Charles Hayes was born on February 17, 1918, in Cairo, Illinois and graduated from Cairo's Sumner High School in 1935. Always the leader, Charles Hayes first displayed his true calling while working as a machine operator in his hometown. Appalled by the working conditions and the meager salaries, Hayes helped to organize the United Packinghouse Workers of America. Later, this organization became prominent in union reform for women and minorities. Hayes remained involved with unions for fifty years and eventually became vice president of the United Food and Commercial Workers Union.
In 1983, Hayes was invited to perform his most challenging role yet as a member of the House of Representatives, a seat previously occupied by Chicago Mayor Harold Washington. Hayes played a large roll in Washington's campaign by lobbying, organizing people and raising money through his union. During his career in Congress, Hayes made significant changes. He authored and introduced the School Improvement Act of 1987, which was later passed by the House. This act allocated millions of dollars to public schools across the country, allowing them to purchase much-needed textbooks, computers and supplies. He also introduced the Economic Bill of Rights, which outlined a plan for the equal distribution of national wealth.

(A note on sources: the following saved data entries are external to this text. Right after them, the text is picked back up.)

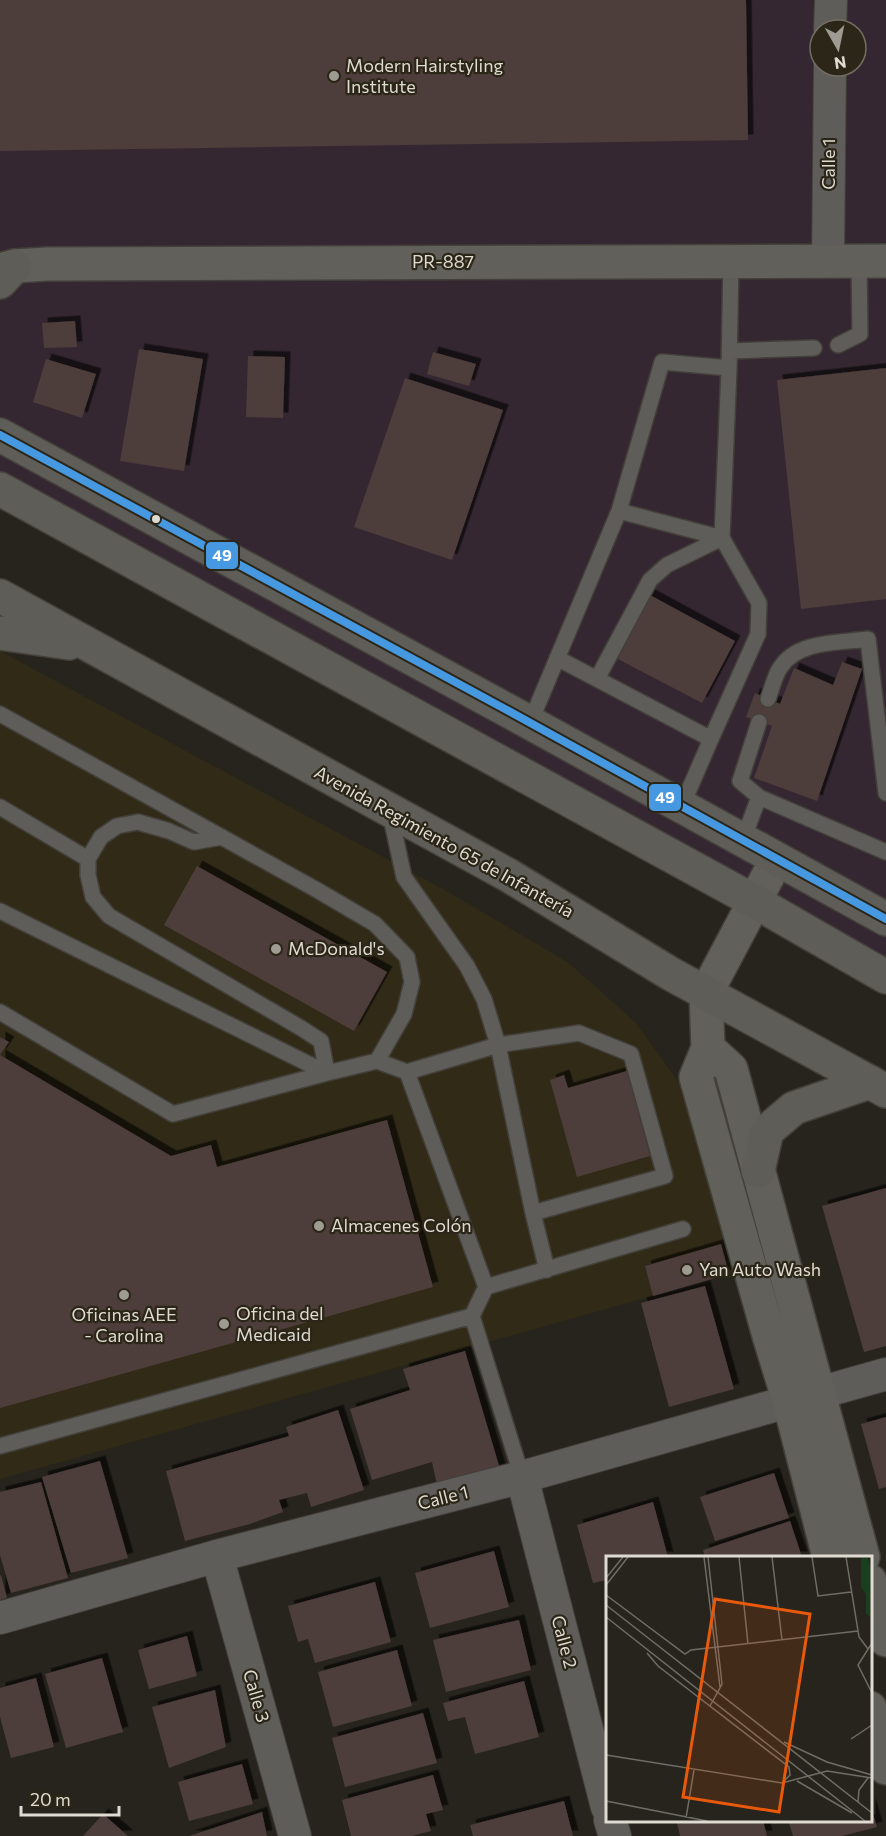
<svg xmlns="http://www.w3.org/2000/svg" width="886" height="1836" font-family="Commissioner,sans-serif">
  <style>
    .built { fill: #312a17 }
    .industrial { fill: #352731; fill-rule: evenodd }
    .building { fill: #4d3d3a; filter: url(#shadow) }
    .lines { fill: none; stroke-linecap: round; stroke-linejoin: round }
    .lane-casing { stroke: #43403a; stroke-width: 18 }
    .street-casing { stroke: #43403a; stroke-width: 34 }
    .secondary-casing { stroke: #43403a; stroke-width: 36 }
    .primary-casing { stroke: #43403a; stroke-width: 36 }
    .lane { stroke: #5f5d5a; stroke-width: 15 }
    .street { stroke: #5f5d5a; stroke-width: 32 }
    .secondary { stroke: #62605b; stroke-width: 33 }
    .primary { stroke: #5f5d58; stroke-width: 33 }
    .bus-1-casing { stroke: #2b2617; stroke-width: 12 }
    .bus-1 { stroke: #4699e1; stroke-width: 8 }
    .poi-dot { fill: #9e9b92; stroke: #2b2617; stroke-width: 2 }
    .bus-dot { fill: #dfdbd2; stroke: #2b2617; stroke-width: 2 }
    .labels { text-anchor: middle; stroke-width: 4.5; stroke-linejoin: round; paint-order: stroke }
    .poi-label { font-size: 18px; fill: #dfdbd2; stroke: #2b2617; text-anchor: start }
    .street-label { font-size: 18px; fill: #dfdbd2; stroke: #2b2617 }
    .inset-road { fill: none; stroke: #706d65; stroke-width: 1.5 }
    .view { fill: #e8590c; fill-opacity: 0.15; stroke: #e8590c; stroke-width: 3 }
    .inset-edge { fill: none; stroke: #dfdbd2; stroke-width: 3 }
    .line-badge { stroke: #2b2617; stroke-width: 2 }
    .badge-label { font-size: 16px; text-anchor: middle; font-weight: bold; fill: #fff }
  </style>
  <defs>
    <filter id="shadow"><feDropShadow dx="5.5" dy="-5.5" stdDeviation="0" flood-color="#0009"/></filter>
  </defs>
  <rect width="100%" height="100%" fill="#26241c"/>
  <path class="built" d="M0,651L450,893L569,963L636,1023L690,1098L741,1271L0,1479Z"/>
  <path class="industrial" d="M0,0H886V985L0,501ZM820,30H856V66H820Z"/>
  <path class="building" d="M0,0H746L748,140L0,151Z
    M75,321L77,347L44,348L42,323Z
    M139,349L203,359L184,471L120,461Z
    M433,352L476,364L469,386L427,374Z
    M248,356L285,357L283,418L246,417Z
    M46,359L96,374L82,418L33,402Z
    M886,368V599L801,609L777,380Z
    M405,378L503,410L452,560L354,527Z
    M648,594L735,641L702,703L614,657Z
    M842,662L862,669L817,801L754,778L772,726L746,717L755,693L780,704L794,668L833,685Z
    M197,866L387,972L354,1031L164,925Z
    M0,1037L9,1042L0,1055Z
    M0,1055L171,1156L211,1145L217,1167L387,1120L433,1287L0,1408Z
    M627,1071L650,1156L577,1177L550,1080L564,1075L568,1088Z
    M886,1188V1346L864,1352L822,1206Z
    M721,1244L729,1274L653,1296L645,1266Z
    M705,1286L734,1389L669,1407L641,1303Z
    M465,1351L500,1469L437,1485L432,1462L372,1480L350,1409L410,1390L403,1369Z
    M338,1410L364,1490L311,1507L307,1493L279,1500L283,1512L250,1524L185,1541L166,1471L289,1436L286,1427Z
    M886,1417V1487L879,1489L861,1424Z
    M100,1461L128,1558L71,1573L42,1477Z
    M774,1473L789,1518L715,1541L700,1497Z
    M41,1482L68,1578L11,1593L0,1555V1492Z
    M653,1502L668,1557H607V1580L593,1583L577,1525Z
    M790,1521L802,1557H705L703,1550Z
    M494,1551L509,1607L430,1628L415,1573Z
    M1,1575L7,1598L0,1600V1576Z
    M375,1582L391,1642L315,1663L308,1639L298,1642L288,1606Z
    M519,1620L531,1670L446,1692L433,1640Z
    M187,1636L197,1676L149,1689L138,1650Z
    M397,1650L412,1706L333,1727L318,1672Z
    M102,1658L123,1732L66,1748L45,1674Z
    M36,1678L54,1747L11,1758L0,1717V1688Z
    M524,1681L539,1737L475,1754L465,1717L448,1721L443,1703Z
    M215,1690L226,1747L169,1768L152,1707Z
    M423,1713L437,1763L345,1787L332,1738Z
    M242,1764L253,1804L189,1821L178,1782Z
    M433,1775L443,1810L426,1814L431,1831L412,1836H351L342,1800Z
    M564,1801L573,1836H473L470,1825Z
    M870,1803L877,1827L842,1836H793L788,1820H870Z
    M262,1812L267,1836H189Z
    M103,1814L128,1836H83Z
    M689,1820H763L767,1836H680L677,1823Z"/>
  <g class="lines">
    <g class="lane-casing">
      <path id="lane" d="M838,345L860,334L859,261
        M730,351L814,348
        M729,368L722,538L619,511L662,362L729,368L731,261
        M557,658L711,739L758,634L759,603L722,538L667,565L650,580L597,679
        M768,699C772,689 774,677 780,668C797,640 840,643 868,639L886,793
        M0,714L317,890L375,924L407,957L412,982L404,1014L377,1061
        M759,722L740,781L759,797
        M530,723L619,511
        M682,806L711,739
        M0,807L88,859
        M390,813L404,877L467,966L484,999L498,1045L407,1072L486,1287L472,1316L522,1477
        M743,840L759,797L886,852
        M0,911L327,1073L377,1061L407,1072
        M0,1012L173,1114L327,1073L321,1041L301,1028L109,916L93,897L88,875V859L101,837L117,826L138,822L169,831L194,842L222,837
        M533,1213L665,1176L631,1054L579,1033L498,1045L533,1213L547,1270
        M486,1287L683,1229
        M0,1446L472,1316"/>
    </g>
    <g class="street-casing">
      <path id="street" d="M830,30L831,0
        M828,261L830,66
        M522,1477L607,1807
        M217,1556L295,1836
        M0,1618L217,1556L522,1477L886,1374
        M610,1820L615,1836"/>
    </g>
    <g class="secondary-casing">
      <path id="secondary" d="M0,270L15,266L47,264L886,261
        M777,859L706,993L708,1048L696,1077L770,1339L789,1401L829,1557
        M708,1048L731,1069L863,1557
        M870,1581L886,1640
        M870,1708L886,1768"/>
    </g>
    <g class="primary-casing">
      <path id="primary" d="M0,282L15,266
        M0,435L516,715L886,919
        M0,489L754,901L886,977
        M0,596L508,875L671,974L886,1091
        M0,633L69,643
        M758,1171L767,1131L794,1108L870,1082"/>
    </g>
    <use href="#lane" class="lane"/>
    <use href="#street" class="street"/>
    <use href="#secondary" class="secondary"/>
    <use href="#primary" class="primary"/>
    <g class="bus-1-casing">
      <path id="bus-1" d="M0,435L516,715L886,919"/>
    </g>
    <use href="#bus-1" class="bus-1"/>
  </g>
  <g class="poi-dot">
    <circle cx="334" cy="76" r="6"/>
    <circle cx="276" cy="949" r="6"/>
    <circle cx="319" cy="1226" r="6"/>
    <circle cx="687" cy="1270" r="6"/>
    <circle cx="124" cy="1295" r="6"/>
    <circle cx="224" cy="1324" r="6"/>
  </g>
  <circle class="bus-dot" cx="156" cy="519" r="5"/>
  <g class="labels">
    <g class="poi-label">
      <text x="346" y="72">Modern Hairstyling<tspan x="346" dy="21">Institute</tspan></text>
      <text x="288" y="955">McDonald's</text>
      <text x="331" y="1232">Almacenes Colón</text>
      <text x="699" y="1276">Yan Auto Wash</text>
      <text x="236" y="1320">Oficina del<tspan x="236" dy="21">Medicaid</tspan></text>
      <text x="124" y="1321" text-anchor="middle">Oficinas AEE<tspan x="124" dy="21">- Carolina</tspan></text>
    </g>
    <g class="street-label">
      <text transform="translate(829 164) rotate(-90)" y="6">Calle 1</text>
      <text x="443" y="268">PR-887</text>
      <text transform="translate(444 842) rotate(29)" y="6">Avenida Regimiento 65 de Infantería</text>
      <text transform="translate(443 1498) rotate(-14)" y="6">Calle 1</text>
      <text transform="translate(564 1642) rotate(75)" y="6">Calle 2</text>
      <text transform="translate(256 1696) rotate(74)" y="6">Calle 3</text>
    </g>
  </g>
  <g transform="translate(606 1556)">
    <rect width="266" height="266" fill="#26241c"/>
    <path d="M255,1L262,2L265,14L264,61L260,58V38L255,31Z" fill="#193f1f"/>
    <path class="inset-road" d="M98,1L114,131M102,1L116,128L104,150M133,1L142,88M166,1L176,84M206,1L212,40L245,36M240,1L253,81L262,93M0,22L17,1M0,29L22,1M0,39L79,98L85,94L252,75M0,49L266,257M0,61L259,265M266,87L252,109L266,137M41,97L52,110L183,211L184,219L176,227M245,183L266,169M178,186L221,206L266,219M0,199L176,227L221,215L266,222M191,225L246,257M0,245L101,265M252,246L253,234L262,222M80,262L88,214"/>
    <path class="view" d="M109,43L204,58L173,256L77,241Z"/>
    <rect width="266" height="266" class="inset-edge"/>
  </g>
  <g class="line-badge">
    <rect x="205" y="541" width="34" height="29" rx="6" fill="#4699e1"/>
    <rect x="648" y="783" width="34" height="29" rx="6" fill="#4699e1"/>
  </g>
  <g class="badge-label">
    <text x="222" y="561">49</text>
    <text x="665" y="803">49</text>
  </g>
  <g transform="translate(838 48) rotate(171)"><circle r="28" fill="#2b2617" stroke="#736e62" stroke-width="1.5"/>
  <path d="M0-4.5L10 22L0 15L-10 22Z" fill="#9e9b92"/>
  <text y="-9" font-size="16" font-weight="bold" text-anchor="middle" fill="#dfdbd2">N</text>
  </g>
  <path d="M21 1806v9h98v-9" fill="none" stroke="#dfdbd2" stroke-width="3"/>
  <text x="30" y="1806" font-size="18" fill="#dfdbd2" stroke="#2b2617" stroke-width="4.5" paint-order="stroke">20 m</text>
</svg>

Hayes also fought for civil rights outside the scope of his union work. The influential congressman was one of the founding members of Operation PUSH with Rev. Jesse Jackson Sr. Also, Hayes worked with Dr. Martin Luther King, Jr. in the 1960s, in the Southern Christian Leadership Conference. At Hayes' funeral, Congressman Jesse Jackson, Jr. called Hayes a "forerunner, groundbreaker and pathfinder." Never losing sight of his original role as advocate for the workers, Hayes was a very active member in the Education and Labor Committee as well as the Small Business Committee until the time of his death in 1997.